Monday 20 June 2011

steps in the right direction

So i started the week as i mean to go on. I bypassed the sandwich shop over the road and headed to the gym for two hours.I'm hoping to repeat this process everyday.I weighed this morning and as consequence for being and idiot an reacting to no loss the other week id gain 1.6 lbs. As punishment I'm not allowing myself to weigh for 2 weeks.Ive removed the scales from the bathroom and will be counting the days!!!!


some one on a forum i visit suggested i didn't loose any weight coz my body went into starvation mode and i should up calories to 1500.Ive been thinking about it and i don't buy it.I'm cutting calories to a straight 1000,  1200 on Sundays if I'm good all week.I WILL go to the gym 5x a week!!!!

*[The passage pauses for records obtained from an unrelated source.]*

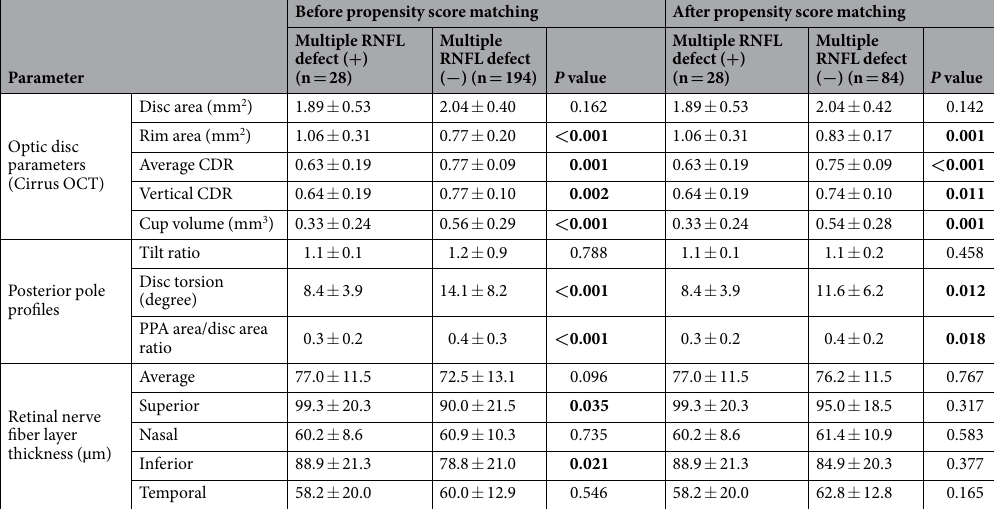
10 (58.8%) had an isolated parafoveal scotoma, and 7 (41.2%) had combined parafoveal scotomas. Other visual field defect patterns were found as follows: Three patients had nasal scotoma. Five patients had visual field defects in the Bjerrum area. Three patients had no visual field defect. On a pattern deviation plot, 12 paracentral visual field points were compared between the two groups. In sub- jects with multiple RNFL defects, the pattern deviation value ( − 2.3 dB) of the lower paracentral visual field points was lower than in those without them ( − 1.1 dB, P = 0.015; Supplementary Fig. S1). Pattern deviation ( − 6.6 dB) of the upper paracentral VF points displayed a lower value in patients without multiple RNFL defects than in patients with multiple RNFL defects ( − 3.2 dB, P = 0.004). Among common vascular diseases, hypertension was associated with multiple RNFL defects by multiple logis- tic regression analysis ( P < 0.001; Table 4). Among uncommon diseases, end-stage renal disease and cerebrovas- cular disease were both related to multiple RNFL defects by multiple logistic regression analysis (both P < 0.001;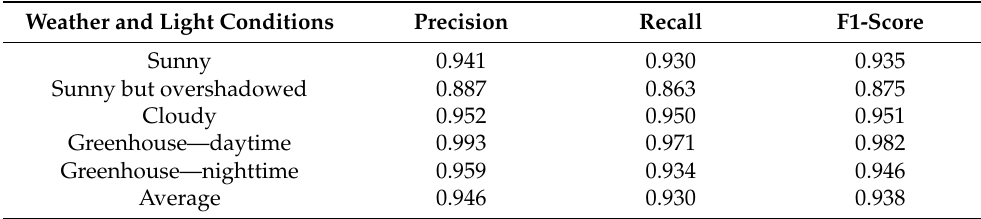
Table 1. Performance of the proposed model under different weather and light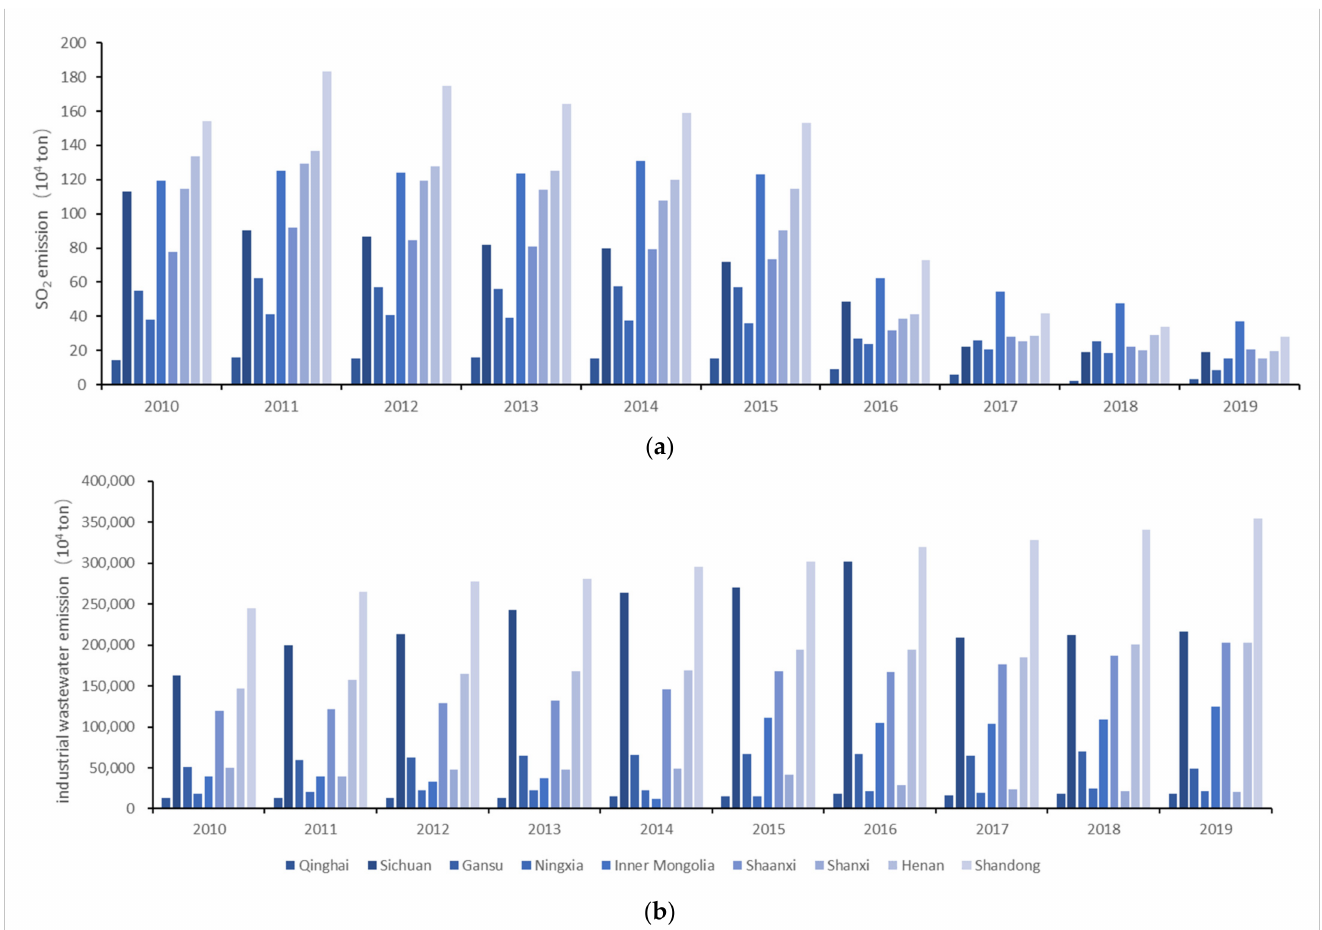
Figure 5. SO 2 and industrial wastewater emissions in the nine provinces during the study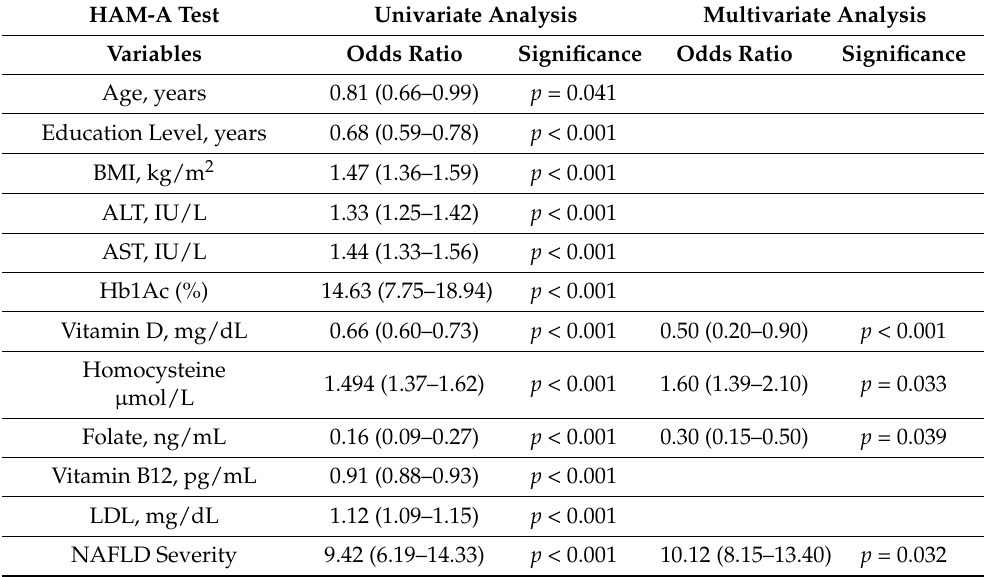
Table 7. Factors associated with worse HAM-A test results in terms of Odds Ratio and its 95% C.I. Variables are initially studied univariately and then multivariately by choosing the model with the lowest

I'm desperately trying to changer my habits- from big like going to the gym daily to small like making my binge buster jelly desert every morning so there is always one in the fridge
I'm trying to remember what my days looked like when i was 95lbs.Not just what i ate and how much i  exercised but what i filled my days with, how i debt with things. I think one of the reasons Ive been failing so miserably is my fear of connecting wiv my anorexia again as it didn't end up in a good place  last time. i want the middle bit-where i was thin and not sick-i know it will lead there eventually- but id rather be there then here.